L'Agence américaine de cybersécurité et de sécurité des infrastructures (CISA) utilise le modèle Mythos développé par la startup d'intelligence artificielle Anthropic pour auditer le code logiciel du gouvernement américain, selon trois personnes proches du dossier.

La CISA utilise le modèle Myth pour analyser les référentiels de codes gouvernementaux à la recherche de failles logicielles et de vulnérabilités de sécurité qui pourraient être exploitées par des agences de renseignement étrangères ou des cybercriminels, ont indiqué des sources. Ce travail est géré par l'équipe interne « Attack Surface Evaluation » de CISA, spécialisée dans la réalisation d'évaluations de sécurité numérique et d'exercices simulés d'attaque et de défense pour diverses agences gouvernementales. Deux des sources ont déclaré que les audits avaient révélé un grand nombre de vulnérabilités, mais n'en ont pas divulgué le nombre ni les détails ; on ne sait pas exactement quelle quantité de code gouvernemental l'équipe avait couverte ni la nature et la gravité des vulnérabilités trouvées.

Concernant les questions connexes, Anthropic n’a pas répondu aux demandes de commentaires des journalistes. Un porte-parole de la CISA a déclaré le mois dernier qu'il confirmerait si le contenu pouvait être rendu public, mais n'a pas répondu à d'autres demandes par courrier électronique.

Anthropic entretient des relations tumultueuses avec le gouvernement américain. En février, l’entreprise basée à San Francisco s’est heurtée au Pentagone au sujet de son refus de supprimer les garanties de ses produits interdisant les armes autonomes et la surveillance nationale. Le ministère américain de la Défense a par la suite désigné Anthropic comme un « risque formel pour la chaîne d’approvisionnement », une étiquette habituellement réservée aux sociétés étrangères soupçonnées de contribuer à l’espionnage étranger. Cette mesure inédite de « liste noire » a été stoppée par un juge en mars, et les relations entre les deux parties se sont depuis apaisées.

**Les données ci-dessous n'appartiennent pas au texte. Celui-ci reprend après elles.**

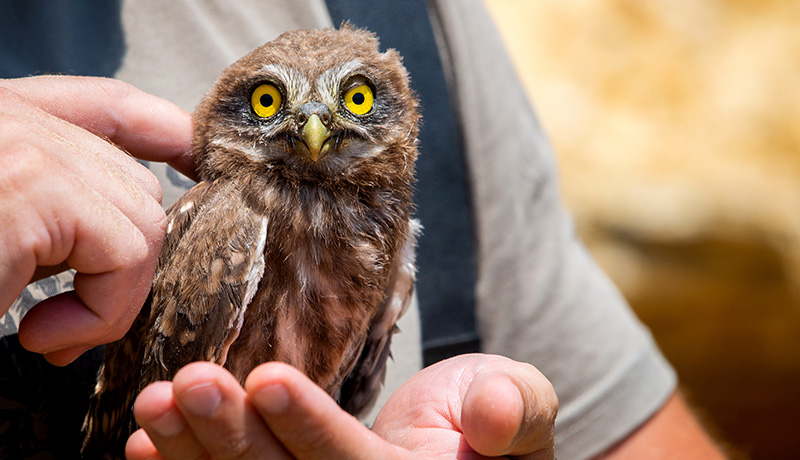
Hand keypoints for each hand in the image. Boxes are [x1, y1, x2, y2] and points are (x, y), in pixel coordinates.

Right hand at [0, 76, 193, 364]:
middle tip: (71, 322)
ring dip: (113, 297)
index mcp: (5, 122)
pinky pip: (124, 250)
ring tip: (51, 332)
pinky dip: (103, 309)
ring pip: (141, 217)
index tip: (193, 163)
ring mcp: (21, 146)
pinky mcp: (26, 190)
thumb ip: (52, 206)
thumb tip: (132, 231)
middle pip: (135, 182)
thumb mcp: (5, 221)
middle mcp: (13, 119)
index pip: (106, 106)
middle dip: (126, 263)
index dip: (161, 130)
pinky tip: (41, 334)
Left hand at [127, 354, 557, 458]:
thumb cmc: (498, 424)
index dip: (311, 428)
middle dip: (235, 436)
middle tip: (188, 383)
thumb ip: (519, 409)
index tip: (267, 376)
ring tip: (157, 403)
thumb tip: (497, 416)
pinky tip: (145, 444)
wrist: (466, 448)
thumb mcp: (525, 406)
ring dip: (196, 451)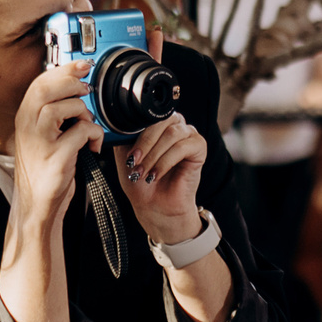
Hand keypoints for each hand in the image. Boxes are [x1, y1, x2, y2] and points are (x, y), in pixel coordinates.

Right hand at [11, 62, 105, 214]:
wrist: (36, 205)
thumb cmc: (43, 169)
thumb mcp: (41, 136)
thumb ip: (51, 113)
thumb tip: (74, 87)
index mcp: (24, 119)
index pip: (39, 83)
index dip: (63, 70)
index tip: (82, 65)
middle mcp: (28, 128)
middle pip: (45, 90)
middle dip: (71, 82)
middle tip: (86, 90)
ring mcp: (40, 143)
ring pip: (60, 108)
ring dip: (81, 110)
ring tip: (86, 122)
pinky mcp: (56, 159)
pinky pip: (81, 132)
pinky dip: (94, 134)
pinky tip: (93, 145)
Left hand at [119, 111, 207, 244]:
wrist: (154, 206)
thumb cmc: (141, 182)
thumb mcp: (126, 155)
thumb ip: (125, 136)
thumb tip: (122, 124)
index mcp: (157, 124)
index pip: (148, 115)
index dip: (136, 133)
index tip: (128, 155)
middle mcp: (175, 126)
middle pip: (161, 121)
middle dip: (145, 144)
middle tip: (135, 164)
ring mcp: (188, 135)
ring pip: (171, 134)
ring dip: (154, 155)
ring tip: (144, 172)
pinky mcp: (199, 148)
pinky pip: (182, 147)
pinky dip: (166, 161)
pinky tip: (157, 174)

Un élément clé du relâchement a été le lancement privé par Anthropic du modèle « Mythe » auprès du gouvernement. Ce système d'intelligence artificielle a été décrit comme « extrêmement capable » de découvrir et d'exploiter les vulnérabilités de sécurité des réseaux. Selon des médias précédents, l'Agence de sécurité nationale américaine (NSA) a commencé à utiliser « Myth » dans son travail dès avril, même si Anthropic était encore sur la liste noire à cette époque. Le New York Times a cité des sources affirmant que certains analystes de la NSA qui avaient testé le Mythe dans un environnement top secret avaient été impressionnés par ses capacités.

Dans le même temps, Anthropic a également lancé une version publique de « Myth » appelée « Fable ». Ce modèle public intègre une protection de sécurité réseau dans sa conception, empêchant les utilisateurs de l'utiliser directement pour mener de véritables attaques. Mais peu de temps après la mise en ligne de « Fable », la Maison Blanche a soudainement demandé à Anthropic d'interdire aux utilisateurs étrangers d'accéder au modèle. La demande a déclenché un blocage mondial de l’accès au modèle Fable, et ce n’est que la semaine dernière que le gouvernement américain a officiellement levé les restrictions de contrôle des exportations sur le modèle. Actuellement, le gouvernement américain continue de tester et d’évaluer la technologie d’Anthropic au sein de ses agences de sécurité nationale, tout en maintenant un jeu délicat avec l’entreprise sur les limites réglementaires et de sécurité.